TEXTO DO DOCUMENTO:
Mineração em Cerro de Pasco, no Peru. Foto: Wikicommons.

Esse foi o caso de Cerro de Pasco, no Peru, cidade onde a mineradora Volcan vinha, há décadas, cometendo várias violações ambientais, com impactos à saúde dos habitantes locais. Em sua investigação, a CCCA descobriu que um dos maiores investidores da empresa controladora da Volcan (Glencore) era o Fundo de Pensão Global Norueguês, que tem duras regras ambientais. A ONG, então, enviou um relatório descrevendo todos os delitos cometidos pela mineradora, o que, ao final, resultou na decisão do Fundo em não investir mais na empresa.

TAREFA PROPOSTA 1:
No texto sobre a mineração em Cerro de Pasco, qual fundo figurava entre os maiores investidores da empresa controladora da Volcan?
TAREFA PROPOSTA 2:
Prolongue, por favor, o texto sobre a mineração em Cerro de Pasco a partir da última frase apresentada.

Parte de um arquivo de dados:
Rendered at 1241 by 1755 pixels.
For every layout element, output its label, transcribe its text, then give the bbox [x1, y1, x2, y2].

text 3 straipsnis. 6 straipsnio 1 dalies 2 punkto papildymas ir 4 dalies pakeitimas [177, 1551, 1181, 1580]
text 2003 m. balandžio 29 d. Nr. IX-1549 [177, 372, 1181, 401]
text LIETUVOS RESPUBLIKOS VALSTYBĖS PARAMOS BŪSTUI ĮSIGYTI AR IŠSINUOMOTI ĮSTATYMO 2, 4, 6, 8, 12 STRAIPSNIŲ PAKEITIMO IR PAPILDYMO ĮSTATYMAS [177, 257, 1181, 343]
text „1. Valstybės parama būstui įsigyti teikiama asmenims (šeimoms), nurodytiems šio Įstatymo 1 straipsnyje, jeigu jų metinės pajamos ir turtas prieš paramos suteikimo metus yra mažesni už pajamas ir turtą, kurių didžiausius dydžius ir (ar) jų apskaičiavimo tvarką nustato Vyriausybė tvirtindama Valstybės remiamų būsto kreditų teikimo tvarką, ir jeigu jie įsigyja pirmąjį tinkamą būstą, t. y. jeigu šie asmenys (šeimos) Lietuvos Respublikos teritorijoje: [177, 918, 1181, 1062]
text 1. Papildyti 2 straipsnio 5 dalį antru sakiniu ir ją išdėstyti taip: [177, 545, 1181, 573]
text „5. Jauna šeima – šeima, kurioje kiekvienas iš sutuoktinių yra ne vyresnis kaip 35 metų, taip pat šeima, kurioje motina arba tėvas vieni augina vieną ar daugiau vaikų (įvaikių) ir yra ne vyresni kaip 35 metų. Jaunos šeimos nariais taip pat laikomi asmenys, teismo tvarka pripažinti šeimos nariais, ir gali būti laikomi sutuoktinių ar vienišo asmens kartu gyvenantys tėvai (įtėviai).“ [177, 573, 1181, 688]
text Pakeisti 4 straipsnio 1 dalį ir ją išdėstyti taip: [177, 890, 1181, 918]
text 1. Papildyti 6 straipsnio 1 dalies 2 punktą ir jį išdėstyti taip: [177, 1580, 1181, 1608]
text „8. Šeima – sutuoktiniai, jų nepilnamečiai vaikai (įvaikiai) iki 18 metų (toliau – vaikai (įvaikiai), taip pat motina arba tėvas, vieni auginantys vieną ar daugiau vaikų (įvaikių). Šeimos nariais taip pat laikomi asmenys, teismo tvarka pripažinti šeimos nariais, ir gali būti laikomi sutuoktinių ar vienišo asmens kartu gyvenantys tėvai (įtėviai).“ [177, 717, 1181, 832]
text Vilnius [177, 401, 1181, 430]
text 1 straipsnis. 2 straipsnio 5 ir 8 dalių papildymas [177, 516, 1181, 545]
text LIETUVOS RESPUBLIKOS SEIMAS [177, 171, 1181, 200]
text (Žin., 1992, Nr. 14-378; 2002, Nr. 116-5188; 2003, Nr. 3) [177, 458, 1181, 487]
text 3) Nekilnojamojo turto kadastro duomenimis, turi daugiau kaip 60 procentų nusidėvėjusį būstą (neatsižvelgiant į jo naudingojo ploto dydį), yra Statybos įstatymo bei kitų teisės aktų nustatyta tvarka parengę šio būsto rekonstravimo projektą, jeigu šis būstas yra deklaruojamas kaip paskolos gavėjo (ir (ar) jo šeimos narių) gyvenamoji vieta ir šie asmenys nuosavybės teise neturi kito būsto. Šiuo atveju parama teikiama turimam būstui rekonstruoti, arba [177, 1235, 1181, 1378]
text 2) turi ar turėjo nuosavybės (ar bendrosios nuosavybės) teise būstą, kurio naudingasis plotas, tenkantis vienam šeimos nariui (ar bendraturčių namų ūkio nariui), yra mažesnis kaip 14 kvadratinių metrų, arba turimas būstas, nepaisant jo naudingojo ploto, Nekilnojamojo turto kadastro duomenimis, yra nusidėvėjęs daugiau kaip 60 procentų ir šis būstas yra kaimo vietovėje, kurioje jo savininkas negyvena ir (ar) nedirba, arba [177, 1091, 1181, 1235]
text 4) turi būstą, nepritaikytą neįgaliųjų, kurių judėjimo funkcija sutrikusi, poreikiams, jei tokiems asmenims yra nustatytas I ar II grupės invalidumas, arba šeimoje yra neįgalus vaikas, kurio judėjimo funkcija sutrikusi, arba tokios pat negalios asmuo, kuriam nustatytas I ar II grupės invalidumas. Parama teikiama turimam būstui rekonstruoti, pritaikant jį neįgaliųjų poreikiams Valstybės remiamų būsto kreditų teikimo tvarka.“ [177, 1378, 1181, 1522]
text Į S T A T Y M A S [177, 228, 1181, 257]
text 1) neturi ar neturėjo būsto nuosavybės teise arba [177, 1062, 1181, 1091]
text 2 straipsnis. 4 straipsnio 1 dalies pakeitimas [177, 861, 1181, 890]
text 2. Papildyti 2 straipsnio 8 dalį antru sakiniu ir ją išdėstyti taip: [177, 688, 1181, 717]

RESULTADO DO EXERCÍCIO 1:
O Fundo de Pensão Global Norueguês.

RESULTADO DO EXERCÍCIO 2:
No Brasil, a CCCA conta com a expertise de profissionais não só do campo jurídico, mas de outras áreas consideradas chave para o enfrentamento dos principais problemas ambientais brasileiros, como especialistas em análise de dados georreferenciados. Além disso, a ONG tem parceria com diferentes organizações brasileiras, como Imazon, Instituto Socioambiental, Instituto Internacional de Educação no Brasil (IEB), Coordenação das Organizações Indígenas da Amazônia Brasileira (COIAB), Associação de Defesa Etnoambiental (Kanindé) e MapBiomas, por exemplo.

“Nós não replicamos o que as outras organizações fazem. Na verdade, procuramos ser um multiplicador de forças. Nós combinamos os dados disponíveis e montamos o quebra-cabeças de peças individuais que são geradas e mantidas por estas organizações, reunindo-as em um dossiê que seja completo e forte o suficiente para que os órgãos de aplicação da lei possam agir”, disse o fundador da ONG.

O Centro para Análises de Crimes Climáticos é mantido por fontes de financiamento independentes e não cobra pelos trabalhos executados.

Segundo a organização, em um futuro breve, a parceria com o MPF no Amazonas deve ser estendida para os estados do Mato Grosso e Pará, onde há maior concentração de frigoríficos.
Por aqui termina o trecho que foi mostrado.